QUESTIONS TO ANSWER:
a) Rewrite the paragraph in the excerpt that begins "The package contains a file covered by a not-so-free license" as one shorter sentence, keeping its main facts.
b) Duplicate everything in the excerpt from "2009-11-07 Thread Charles" down to "the binary files.".

EXCERPT:
2009-11-07 Thread Charles Plessy
Le Wed, Nov 04, 2009 at 11:47:52PM +0100, Frank Lin PIAT a écrit :
> 
> Exemple 1:
> > File: doc/info/*
> > License: GFDL-NON-FREE
> > Binary-Package: none
> The package contains a file covered by a not-so-free license, but
> that file isn't used to build the binary file. And the file isn't
> shipped in the binary files.
> 
> 
> Exemple 2:
> > File: foo.c
> > License: GPL-2
> > Binary-Package: foo 
> > 
> > File: bar.c
> > License: GPL-3
> > Binary-Package: bar 
> The source package contains some files covered by two incompatible
> license, but it isn't a problem because the binary aren't combined at
> build nor at link time (or example).
> 
> Exemple 2:
> > File: foo.c
> > License: GPL-2
> > Binary-Package: foo 
> > 
> > File: doc/info/*
> > License: GFDL-NON-FREE
> > Binary-Package: foo-doc-is-non-free
> The source package produces both a free and non-free package.

DATA:
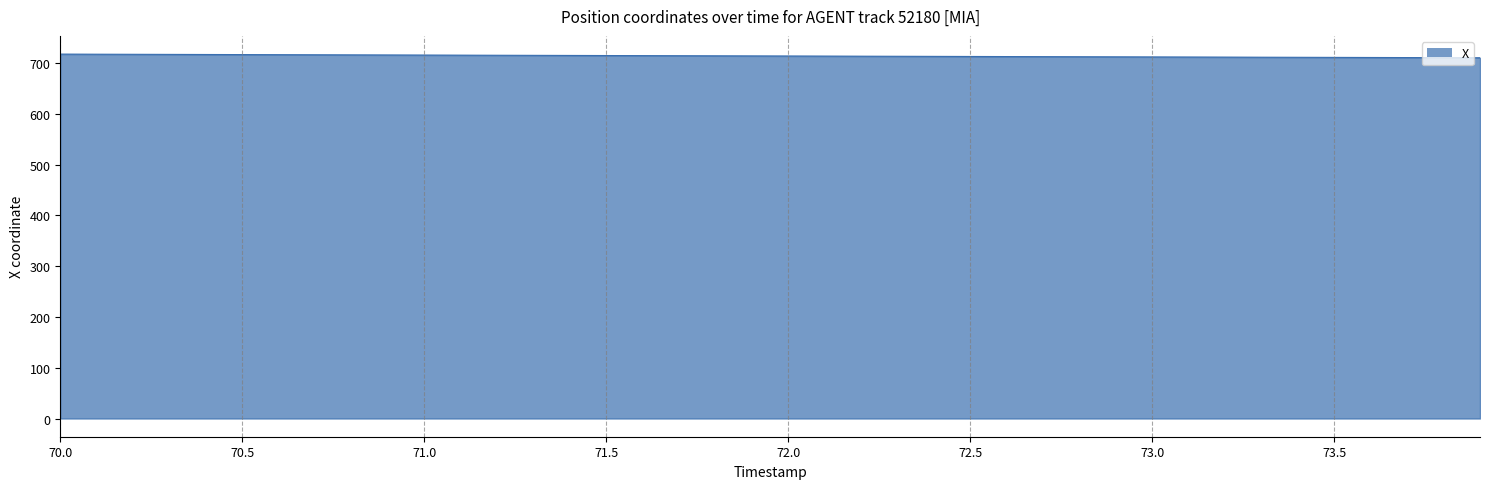

What is the minimum value shown in the chart?

710.8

ANSWERS TO EACH TASK:
a) The package includes a file under a not-so-free license, but that file is neither used to build the binary nor shipped in the binary files.

b)
2009-11-07 Thread Charles Plessy
Le Wed, Nov 04, 2009 at 11:47:52PM +0100, Frank Lin PIAT a écrit :
> 
> Exemple 1:
> > File: doc/info/*
> > License: GFDL-NON-FREE
> > Binary-Package: none
> The package contains a file covered by a not-so-free license, but
> that file isn't used to build the binary file. And the file isn't
> shipped in the binary files.